🤖 AI Summary
Current multimodal large language models (MLLMs) exhibit significant limitations in complex mathematical reasoning, primarily due to the absence of knowledge-driven system design and model-centric data modeling. To address this, we propose MathBook: a principled framework featuring a five-layer structured mathematical knowledge hierarchy; the release of MathBook-Pro—a high-quality, difficulty-graded dataset covering 491 mathematical concepts; and a two-stage reinforcement learning paradigm integrating knowledge-guided chain-of-thought reasoning, average-reward optimization, and dynamic data scheduling for cross-difficulty progressive alignment. Evaluated on four established benchmarks and the newly introduced MathBookEval suite, our approach achieves substantial gains in mathematical reasoning performance, demonstrating strong generalization and robustness.
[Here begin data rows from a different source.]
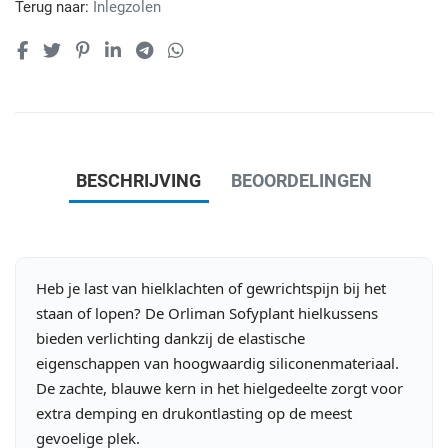
Terug naar:
Inlegzolen
BESCHRIJVING
BEOORDELINGEN
Heb je last van hielklachten of gewrichtspijn bij het
staan of lopen? De Orliman Sofyplant hielkussens
bieden verlichting dankzij de elastische
eigenschappen van hoogwaardig siliconenmateriaal.
De zachte, blauwe kern in het hielgedeelte zorgt voor
extra demping en drukontlasting op de meest
gevoelige plek.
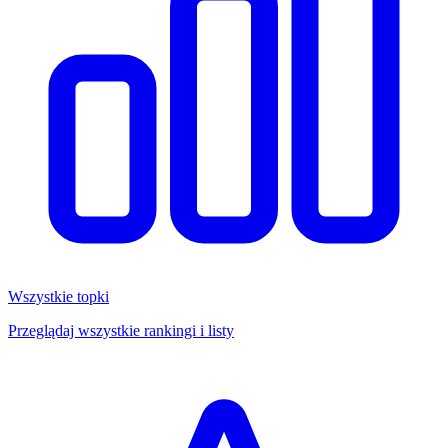
Wszystkie topki
Przeglądaj wszystkie rankingi i listy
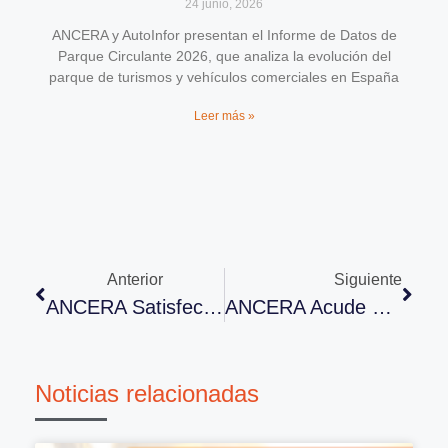
24 junio, 2026
ANCERA y AutoInfor presentan el Informe de Datos de
Parque Circulante 2026, que analiza la evolución del
parque de turismos y vehículos comerciales en España
Leer más »
Anterior
Siguiente
ANCERA Satisfecha Con La Nueva Regulación De ITV
ANCERA Acude XXVIII Congreso De Serca
Noticias relacionadas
Our core contribution lies in the first unified integration of structured knowledge modeling, model-centric data space construction, and reinforcement learning–based training within a multimodal mathematical reasoning system.
📝 Abstract
Multimodal Large Language Models (MLLMs) have demonstrated impressive capabilities across various tasks, but still struggle with complex mathematical reasoning. Existing research primarily focuses on dataset construction and method optimization, often overlooking two critical aspects: comprehensive knowledge-driven design and model-centric data space modeling. In this paper, we introduce We-Math 2.0, a unified system that integrates a structured mathematical knowledge system, model-centric data space modeling, and a reinforcement learning (RL)-based training paradigm to comprehensively enhance the mathematical reasoning abilities of MLLMs. The key contributions of We-Math 2.0 are fourfold: (1) MathBook Knowledge System: We construct a five-level hierarchical system encompassing 491 knowledge points and 1,819 fundamental principles. (2) MathBook-Standard & Pro: We develop MathBook-Standard, a dataset that ensures broad conceptual coverage and flexibility through dual expansion. Additionally, we define a three-dimensional difficulty space and generate 7 progressive variants per problem to build MathBook-Pro, a challenging dataset for robust training. (3) MathBook-RL: We propose a two-stage RL framework comprising: (i) Cold-Start Fine-tuning, which aligns the model with knowledge-oriented chain-of-thought reasoning; and (ii) Progressive Alignment RL, leveraging average-reward learning and dynamic data scheduling to achieve progressive alignment across difficulty levels. (4) MathBookEval: We introduce a comprehensive benchmark covering all 491 knowledge points with diverse reasoning step distributions. Experimental results show that MathBook-RL performs competitively with existing baselines on four widely-used benchmarks and achieves strong results on MathBookEval, suggesting promising generalization in mathematical reasoning.